Sábado de Sol em Balneário Camboriú. Dia perfeito para aquela caminhada pela orla, a Avenida Atlântica linda e plena repousando à margem do Oceano Atlântico. De repente um senhorzinho observando um conhecido empreendimento da cidade, de uma das mais bem conceituadas construtoras da região, comenta que o prédio está inclinado. Bota em dúvida a qualidade de uma obra de milhões de reais, com unidades à venda na casa dos R$10.000.000,00. É possível isso? Tudo bem, até poderia ser, mas cá entre nós, o edifício não está “torto”, nem tem problema estrutural nenhum. A questão é que mexeram com o imaginário popular, despertaram um assunto que em outras ocasiões já esteve em pauta nas rodas de conversa com diferentes empreendimentos, cada um na sua época, sem jamais algum ter ido ao chão. Agora a bola da vez desse tipo de comentário é esse edifício.

Sabe o que lembra isso? Lendas urbanas. Aquelas histórias sinistras espalhadas pelas pessoas com ar de folclore. E na terra dos maiores arranha-céus da América do Sul, a lenda urbana preferida é a do edifício torto! Volta e meia ela aparece. Outro dia circulou tanto via WhattsApp imagens da água da piscina de um apartamento transbordando durante uma  tempestade que o assunto foi parar no Fantástico, o clássico programa de TV preferido dos brasileiros nas noites de domingo há mais de 40 anos.  Mesmo que engenheiros tenham dado explicações técnicas convincentes, que a reportagem tenha apresentado argumentos para tirar da cabeça de todos a idéia de que poderia haver problemas estruturais na edificação, alimentaram a lenda em rede nacional. E o povo adora uma lenda...

Pois bem, façamos um teste imaginário simples pra desmistificar isso, especificamente nesse caso. Guardadas as proporções a mecânica é mesma: se você encher um copo plástico com água e ficar dando pequenos petelecos nele continuamente, sempre com a mesma força, em um intervalo um pouco mais rápido que o compasso do seu coração, o que vai acontecer? Vai demorar, mas vai chegar em um ponto que a água vai transbordar.
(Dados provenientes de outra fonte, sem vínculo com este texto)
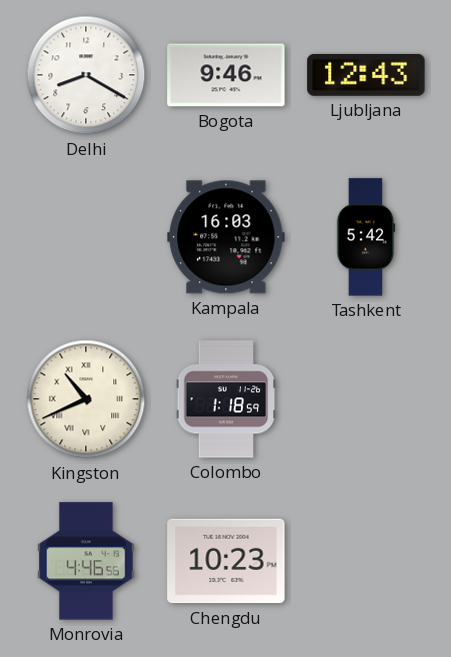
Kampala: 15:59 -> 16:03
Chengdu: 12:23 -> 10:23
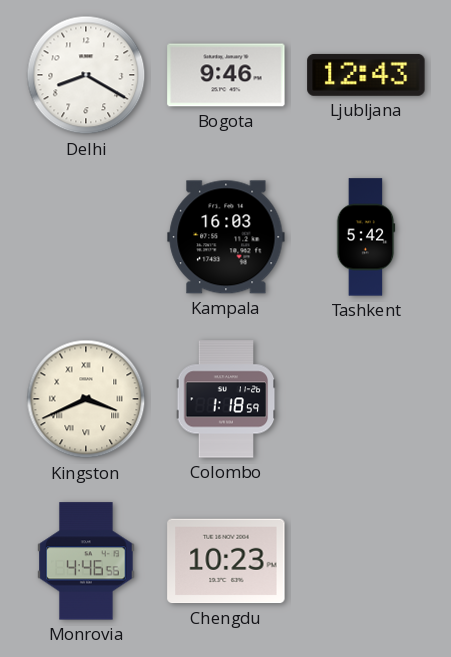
Kingston: 10:41 -> 3:41
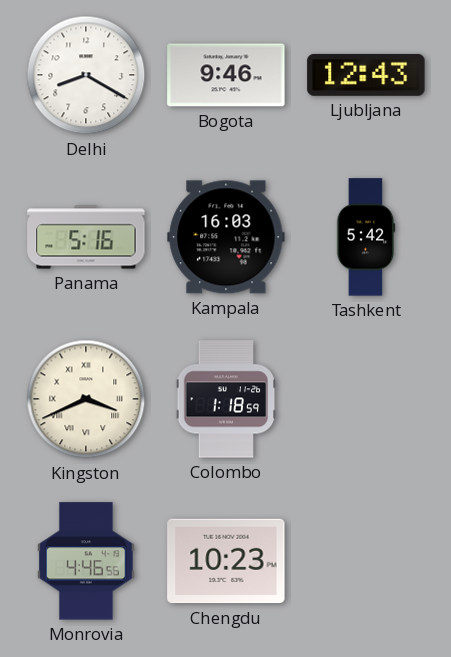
Panama: none -> 5:16
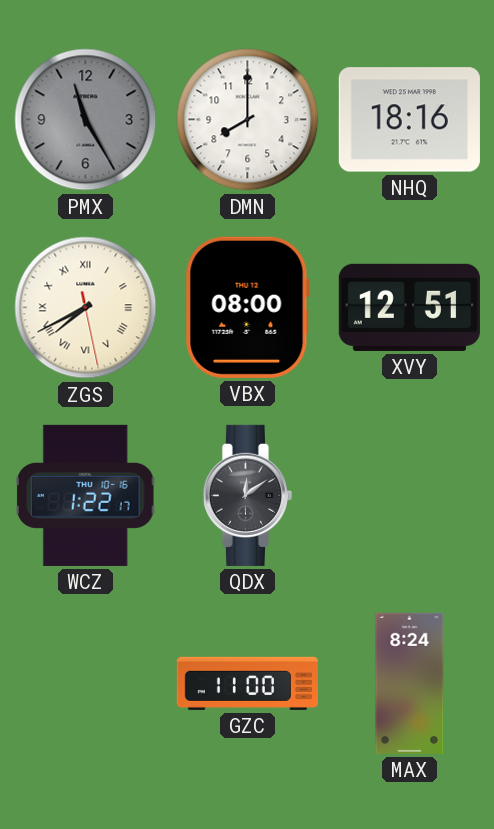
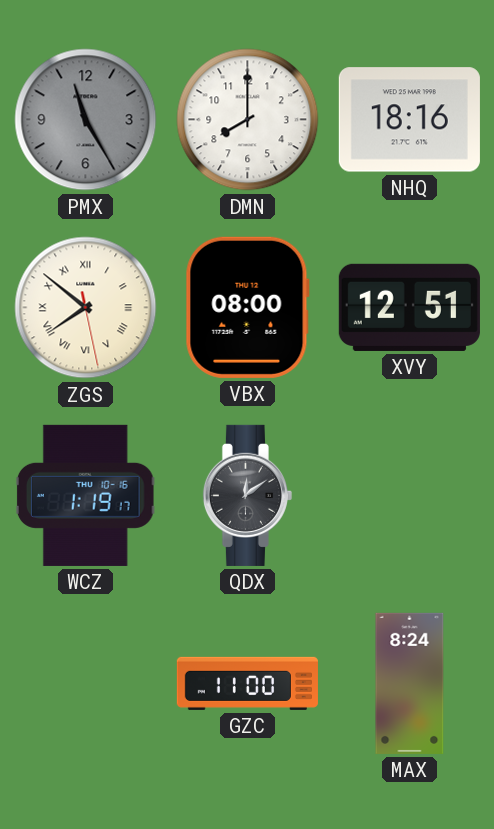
ZGS: 7:40 -> 7:51
WCZ: 1:22 -> 1:19
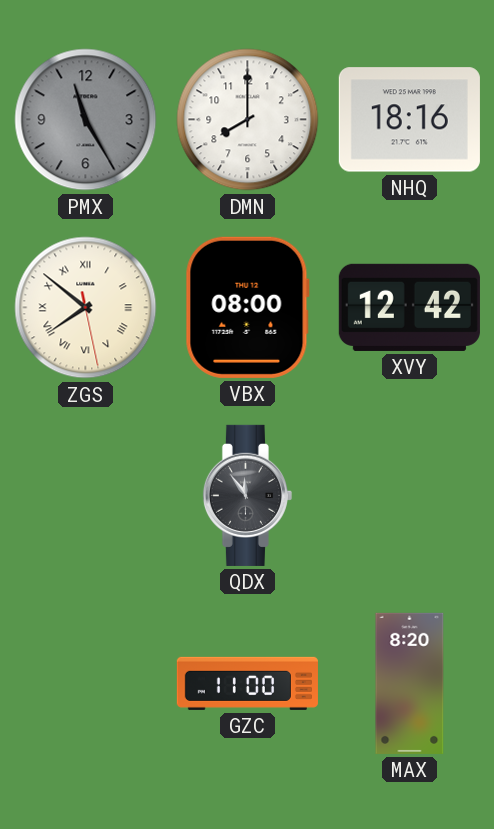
XVY: 12:51 -> 12:42
WCZ: 1:19 -> none
QDX: 12:09 -> 11:54
MAX: 8:24 -> 8:20
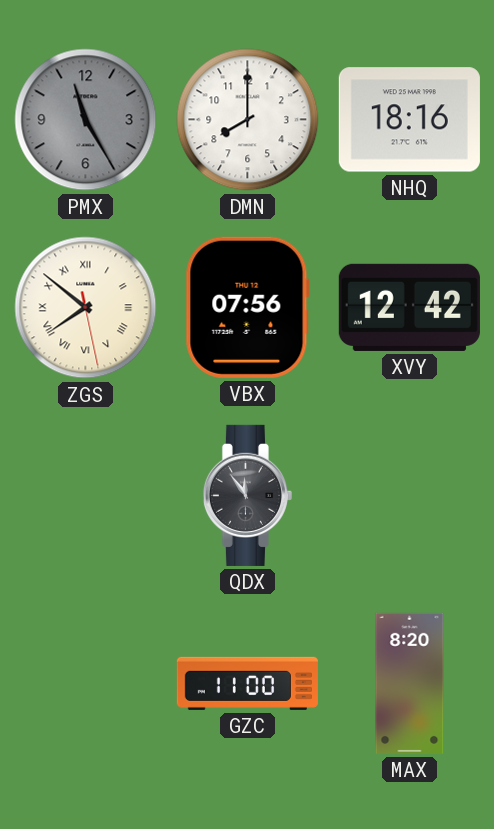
VBX: 08:00 -> 07:56
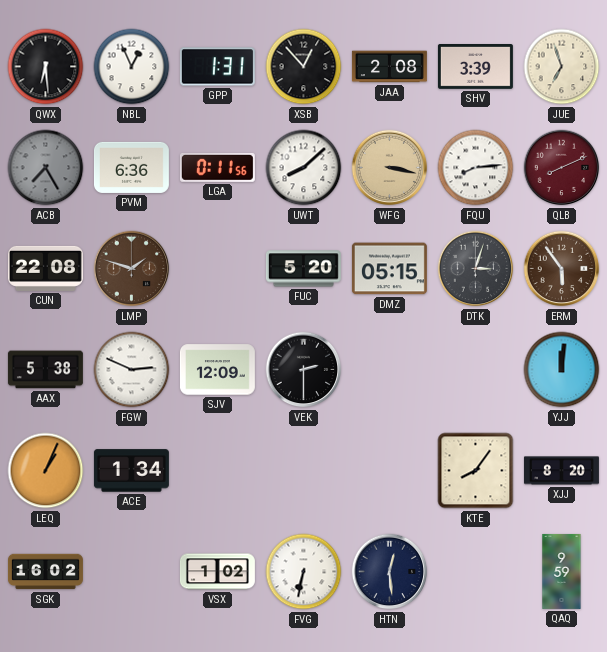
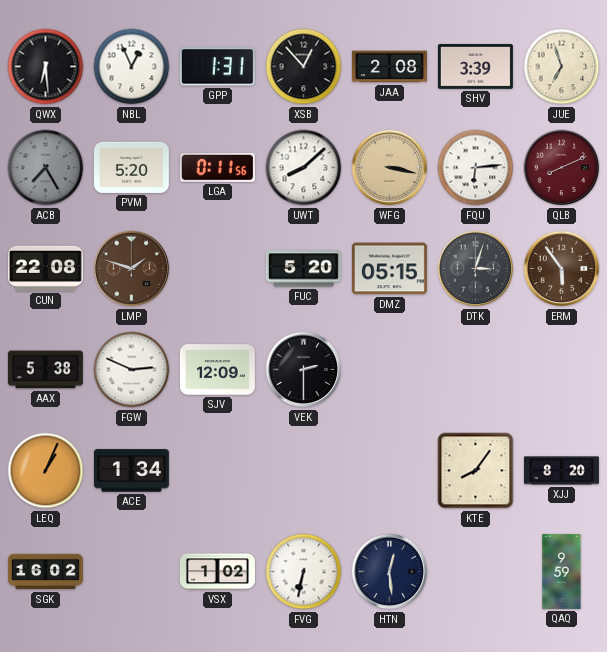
PVM: 6:36 -> 5:20
FQU: 8:14 -> 6:14
YJJ: 12:01 -> none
Você não aumentou a força que está usando sobre o copo, ele não balançou mais do que no primeiro peteleco, mas a água sim.  É assim que ocorre lá também. Além da oscilação normal do prédio, prevista na a obra, a água começa a usar a força gerada por ela mesma e passa se agitar cada vez mais, até que transborda. Quem já levou uma criança brincar em um parque sabe bem como é isso. Se cada vez que você empurrar um balanço usar exatamente a mesma força que usou quando o balanço estava inerte, o balanço vai subir cada vez mais alto! É mais ou menos o que acontece com a água lá.

Então, meus amigos, podem encerrar logo a discussão a próxima vez que estiverem na calçada, na beira da praia ou na mesa de um bar e alguém falar sobre o Millenium. Por mais que no vídeo que correu o Brasil a moradora tenha dito que é assustador ver a água da piscina agitada daquela forma durante uma tempestade, ele cair ou simplesmente estar “torto”, é quase tão provável quanto você encontrar o Saci Pererê tomando uma água de côco, ali naquele quiosque em frente ao prédio. É pura lenda.